A double dose of thanks – to Stacey Burling, whose 05/08/18 Inquirer article let me listen in on Monday’s Alzheimer’s Association Delaware Valley Chapter Annual Conference ~and~ to Rabbi Dayle Friedman for the link to it! Blessings on both!
First up was Dr. David Wolk, a neurologist & co-director of the Penn Memory Center, who introduced me to the jaw-dropping potential impact of “precision medicine” on treating Alzheimer’s. I knew about the astonishing impact of brain imaging on identifying a patient’s specific type of cancer, never thought about its application to detecting & treating forms of dementia.
It’s been tough for doctors to effectively treat dementia. It takes many forms & – seriously – could only be accurately diagnosed after death; it took an autopsy to conclusively identify the brain changes & presence of certain proteins. It feels like a Ouija board would be more useful than traditional x-rays.
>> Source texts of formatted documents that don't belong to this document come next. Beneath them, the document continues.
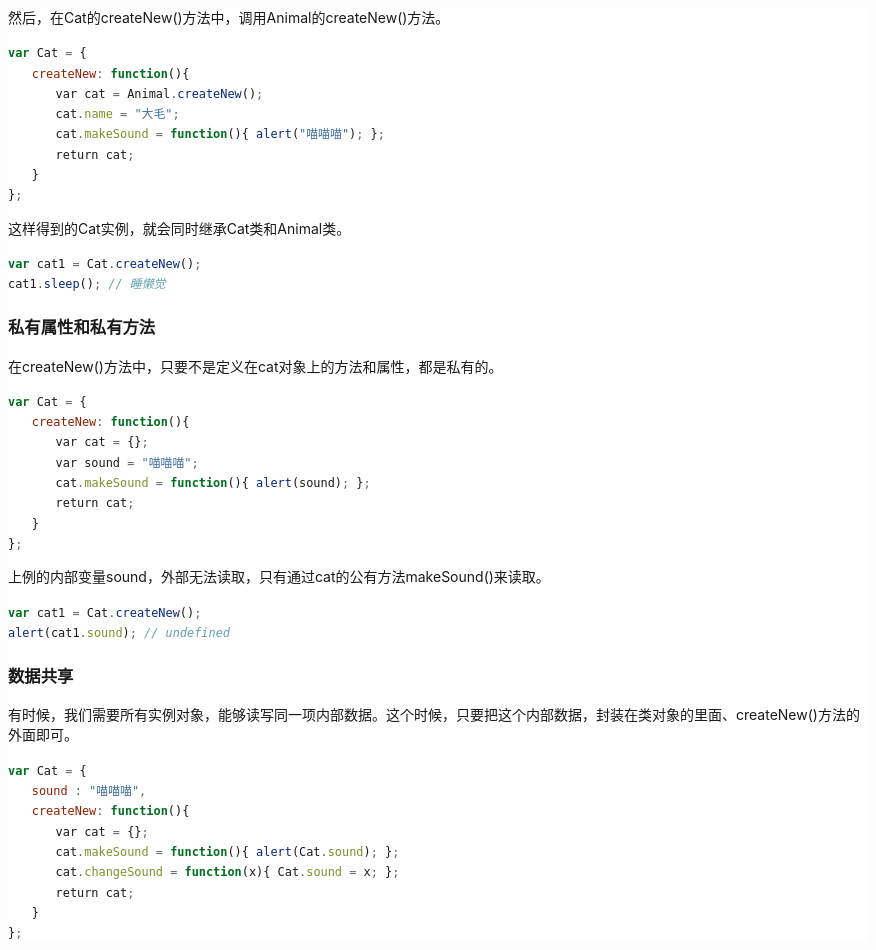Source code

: 然后，在Cat的createNew()方法中，调用Animal的createNew()方法。

``` javascript
var Cat = {
　　createNew: function(){
　　　　var cat = Animal.createNew();
　　　　cat.name = "大毛";
　　　　cat.makeSound = function(){ alert("喵喵喵"); };
　　　　return cat;
　　}
};
```

这样得到的Cat实例，就会同时继承Cat类和Animal类。

``` javascript
var cat1 = Cat.createNew();
cat1.sleep(); // 睡懒觉
```

### 私有属性和私有方法

在createNew()方法中，只要不是定义在cat对象上的方法和属性，都是私有的。

``` javascript
var Cat = {
　　createNew: function(){
　　　　var cat = {};
　　　　var sound = "喵喵喵";
　　　　cat.makeSound = function(){ alert(sound); };
　　　　return cat;
　　}
};
```

上例的内部变量sound，外部无法读取，只有通过cat的公有方法makeSound()来读取。

``` javascript
var cat1 = Cat.createNew();
alert(cat1.sound); // undefined
```

### 数据共享

有时候，我们需要所有实例对象，能够读写同一项内部数据。这个时候，只要把这个内部数据，封装在类对象的里面、createNew()方法的外面即可。

``` javascript
var Cat = {
　　sound : "喵喵喵",
　　createNew: function(){
　　　　var cat = {};
　　　　cat.makeSound = function(){ alert(Cat.sound); };
　　　　cat.changeSound = function(x){ Cat.sound = x; };
　　　　return cat;
　　}
};
```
Now, brain imaging allows doctors to spot, even in very early stages, markers of Alzheimer’s, like shrinkage, the presence of amyloid & tau proteins, and other biomarkers. Amazing.
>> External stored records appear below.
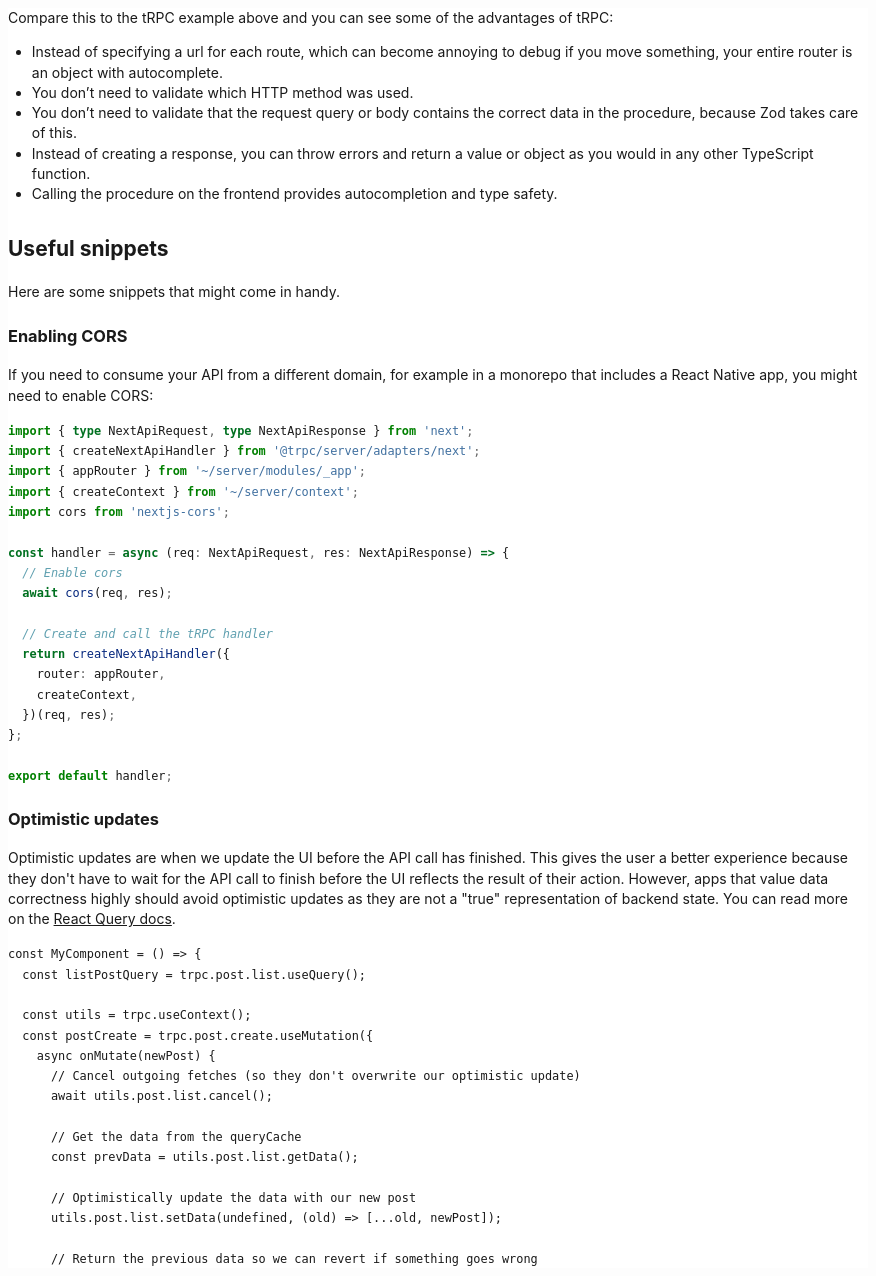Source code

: Compare this to the tRPC example above and you can see some of the advantages of tRPC:

- Instead of specifying a url for each route, which can become annoying to debug if you move something, your entire router is an object with autocomplete.
- You don’t need to validate which HTTP method was used.
- You don’t need to validate that the request query or body contains the correct data in the procedure, because Zod takes care of this.
- Instead of creating a response, you can throw errors and return a value or object as you would in any other TypeScript function.
- Calling the procedure on the frontend provides autocompletion and type safety.

## Useful snippets

Here are some snippets that might come in handy.

### Enabling CORS

If you need to consume your API from a different domain, for example in a monorepo that includes a React Native app, you might need to enable CORS:

```ts title=src/pages/api/trpc/[trpc].ts
import { type NextApiRequest, type NextApiResponse } from 'next';
import { createNextApiHandler } from '@trpc/server/adapters/next';
import { appRouter } from '~/server/modules/_app';
import { createContext } from '~/server/context';
import cors from 'nextjs-cors';

const handler = async (req: NextApiRequest, res: NextApiResponse) => {
  // Enable cors
  await cors(req, res);

  // Create and call the tRPC handler
  return createNextApiHandler({
    router: appRouter,
    createContext,
  })(req, res);
};

export default handler;
```

### Optimistic updates

Optimistic updates are when we update the UI before the API call has finished. This gives the user a better experience because they don't have to wait for the API call to finish before the UI reflects the result of their action. However, apps that value data correctness highly should avoid optimistic updates as they are not a "true" representation of backend state. You can read more on the [React Query docs](https://tanstack.com/query/v4/docs/guides/optimistic-updates).

```tsx
const MyComponent = () => {
  const listPostQuery = trpc.post.list.useQuery();

  const utils = trpc.useContext();
  const postCreate = trpc.post.create.useMutation({
    async onMutate(newPost) {
      // Cancel outgoing fetches (so they don't overwrite our optimistic update)
      await utils.post.list.cancel();

      // Get the data from the queryCache
      const prevData = utils.post.list.getData();

      // Optimistically update the data with our new post
      utils.post.list.setData(undefined, (old) => [...old, newPost]);

      // Return the previous data so we can revert if something goes wrong
```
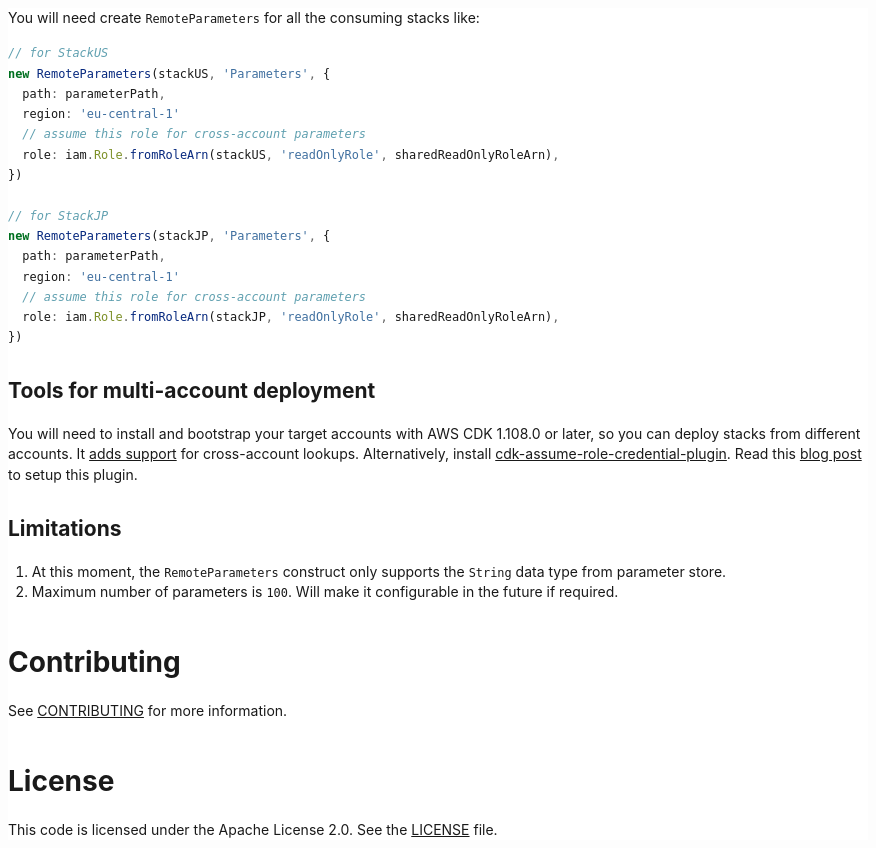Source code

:You will need create `RemoteParameters` for all the consuming stacks like:
```ts
// for StackUS
new RemoteParameters(stackUS, 'Parameters', {
  path: parameterPath,
  region: 'eu-central-1'
  // assume this role for cross-account parameters
  role: iam.Role.fromRoleArn(stackUS, 'readOnlyRole', sharedReadOnlyRoleArn),
})

// for StackJP
new RemoteParameters(stackJP, 'Parameters', {
  path: parameterPath,
  region: 'eu-central-1'
  // assume this role for cross-account parameters
  role: iam.Role.fromRoleArn(stackJP, 'readOnlyRole', sharedReadOnlyRoleArn),
})
```

## Tools for multi-account deployment
You will need to install and bootstrap your target accounts with AWS CDK 1.108.0 or later, so you can deploy stacks from different accounts. It [adds support](https://github.com/aws/aws-cdk/pull/14874) for cross-account lookups. Alternatively, install [cdk-assume-role-credential-plugin](https://github.com/aws-samples/cdk-assume-role-credential-plugin). Read this [blog post](https://aws.amazon.com/tw/blogs/devops/cdk-credential-plugin/) to setup this plugin.

## Limitations
1. At this moment, the `RemoteParameters` construct only supports the `String` data type from parameter store.
2. Maximum number of parameters is `100`. Will make it configurable in the future if required.

# Contributing

See [CONTRIBUTING](CONTRIBUTING.md) for more information.

# License
This code is licensed under the Apache License 2.0. See the [LICENSE](LICENSE) file.
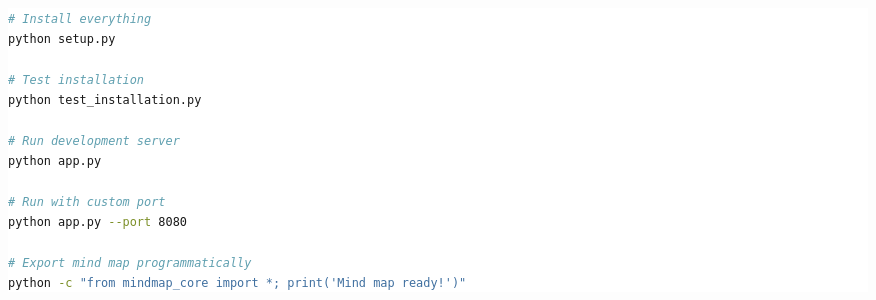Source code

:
 ```bash
# Install everything
python setup.py

# Test installation
python test_installation.py

# Run development server
python app.py

# Run with custom port
python app.py --port 8080

# Export mind map programmatically
python -c "from mindmap_core import *; print('Mind map ready!')"
```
Next up in the article is Stephen Post, a psychologist at Stony Brook University School of Medicine, who reminded everyone to never dismiss the value of people with dementia (aka the deeply forgetful). Bravo, Dr. Post, for ballyhooing the power of creativity in working with dementia patients, that the areas associated with art poetry music seem untouched by its destruction.
Makes me think about the client that my John had, a 90-something woman with profound Alzheimer’s – she was basically non-communicative. Her daughter, who lived in the Midwest, had read Berna Huebner’s book I Remember Better When I Paint & wondered if being with art might have a similar impact on her mother. It did! John sat with her, colored pencils or water colors at the ready, drawing paper awaiting her touch. At first, she just sat, unresponsive. An aide suggested taking her back to her room. Instead, John asked her to get the woman’s beloved stuff bear. The look on the old woman’s face when John gently placed the bear in front of her & suggested, “Grace, would you like to paint this?” – – she barely moved, but her eyes came alive, we could all feel a life force swell up.
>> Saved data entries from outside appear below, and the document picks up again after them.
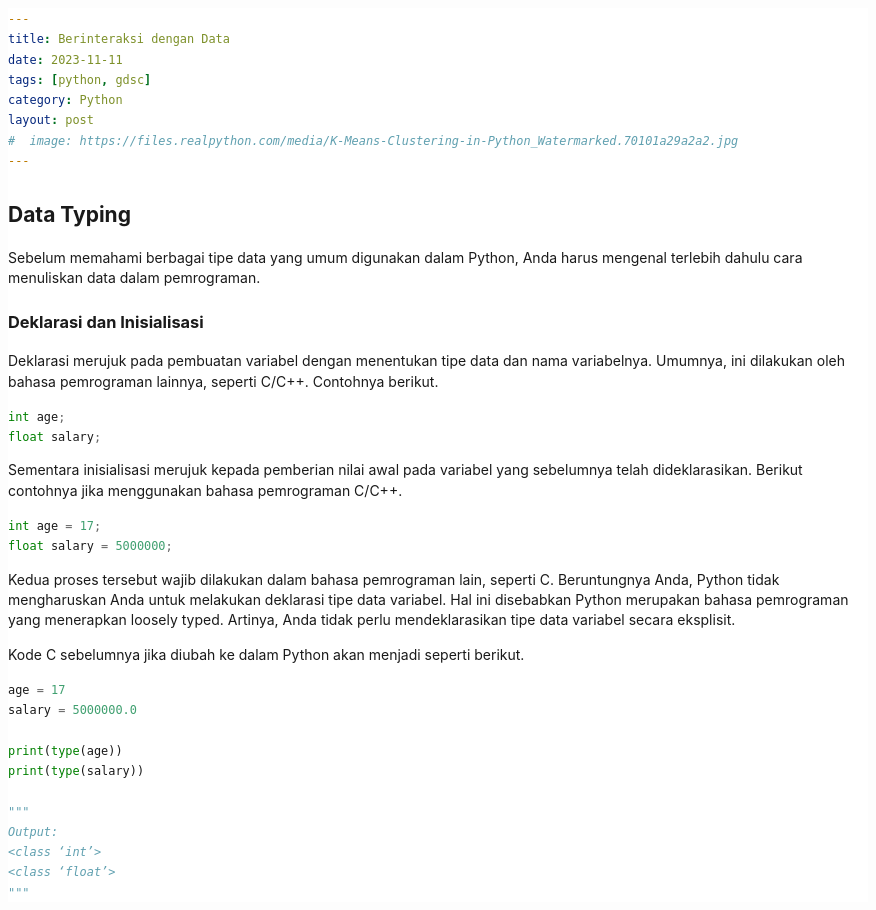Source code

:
 ```yaml
---
title: Berinteraksi dengan Data
date: 2023-11-11
tags: [python, gdsc]
category: Python
layout: post
#  image: https://files.realpython.com/media/K-Means-Clustering-in-Python_Watermarked.70101a29a2a2.jpg
---
```


## Data Typing

Sebelum memahami berbagai tipe data yang umum digunakan dalam Python, Anda harus mengenal terlebih dahulu cara menuliskan data dalam pemrograman.

### Deklarasi dan Inisialisasi

Deklarasi merujuk pada pembuatan variabel dengan menentukan tipe data dan nama variabelnya. Umumnya, ini dilakukan oleh bahasa pemrograman lainnya, seperti C/C++. Contohnya berikut.

```python
int age;
float salary;
```

Sementara inisialisasi merujuk kepada pemberian nilai awal pada variabel yang sebelumnya telah dideklarasikan. Berikut contohnya jika menggunakan bahasa pemrograman C/C++.

```python
int age = 17;
float salary = 5000000;
```

Kedua proses tersebut wajib dilakukan dalam bahasa pemrograman lain, seperti C. Beruntungnya Anda, Python tidak mengharuskan Anda untuk melakukan deklarasi tipe data variabel. Hal ini disebabkan Python merupakan bahasa pemrograman yang menerapkan loosely typed. Artinya, Anda tidak perlu mendeklarasikan tipe data variabel secara eksplisit.

Kode C sebelumnya jika diubah ke dalam Python akan menjadi seperti berikut.

```python
age = 17
salary = 5000000.0

print(type(age))
print(type(salary))

"""
Output:
<class ‘int’>
<class ‘float’>
"""
```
Her caregivers & John differed in their response to the older woman – they treated her like she wasn’t there, while he always saw the life force within. His work with her baffled them, but I had the joy of watching my husband call out to a fellow artist, experienced him connecting with the whole self within.
John will resonate with Dr. Post’s message.
Last & surely not least, Stacey turns to Dayle Friedman‘s presentation. As my readers know (check out my March blog posts), I am a super fan of Rabbi Friedman’s & am over-the-moon grateful for getting a sense of her presentation.
What a blessing to be reminded that along with the heart-break of caring for a loved one with dementia comes learning, remembering to live more fully in each present moment, staying open to joy & love – – IF we allow ourselves to remain open to accepting the powerful lessons of dementia.
Rabbi Friedman goes to the heart of what I believe are the gifts we are offered in being present for our parents & other loved ones in times of dependency & debility – – those states can help us see past the physical temporary transient to the reality that has nothing to do with intellect memory cognition & everything to do with spirit. They strip away what doesn’t really matter to get down to what does. Just as we can recognize that the person is not intellect memory cognition, we can move past their faults & flaws to see them as simply human. And when we can see that in them, we can see it in the toughest person of all – our self.
Mega thanks to Stacey Burling for her eye- & heart-opening article. This meager synopsis is a bare nibble of her wonderful share from Monday’s conference. A must read!